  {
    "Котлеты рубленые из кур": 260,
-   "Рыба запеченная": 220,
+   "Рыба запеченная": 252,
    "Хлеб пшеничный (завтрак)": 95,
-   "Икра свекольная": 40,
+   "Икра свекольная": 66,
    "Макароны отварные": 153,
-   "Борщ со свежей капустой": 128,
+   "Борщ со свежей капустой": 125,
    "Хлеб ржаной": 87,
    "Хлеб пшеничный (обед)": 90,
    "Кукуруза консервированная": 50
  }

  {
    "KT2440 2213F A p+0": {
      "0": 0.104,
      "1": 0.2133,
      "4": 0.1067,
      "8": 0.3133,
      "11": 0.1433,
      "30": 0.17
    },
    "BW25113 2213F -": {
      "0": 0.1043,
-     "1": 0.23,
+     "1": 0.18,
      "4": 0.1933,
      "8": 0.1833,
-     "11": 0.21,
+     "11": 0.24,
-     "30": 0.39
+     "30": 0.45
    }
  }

══════════

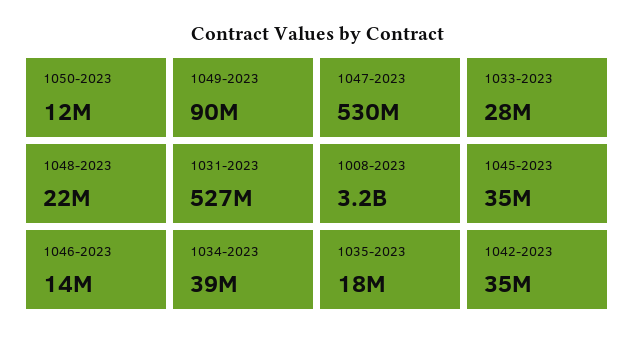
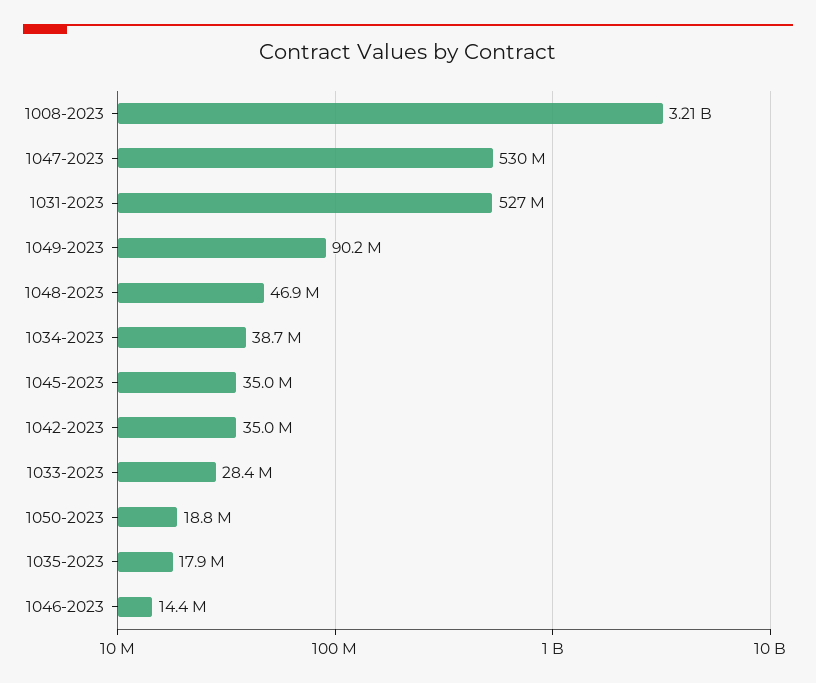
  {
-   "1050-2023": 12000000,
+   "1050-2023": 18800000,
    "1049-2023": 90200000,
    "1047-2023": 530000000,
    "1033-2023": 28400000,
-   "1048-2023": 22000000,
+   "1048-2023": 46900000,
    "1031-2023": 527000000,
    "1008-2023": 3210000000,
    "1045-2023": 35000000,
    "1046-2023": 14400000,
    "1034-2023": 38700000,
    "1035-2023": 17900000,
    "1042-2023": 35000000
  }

══════════

• _EXERCISE BRIEF_:
An answer is complete only when it holds every line above containing the string "Икра".

• _ANSWER FOR THE TASK_:
-   "Икра свекольная": 40,
+   "Икра свекольная": 66,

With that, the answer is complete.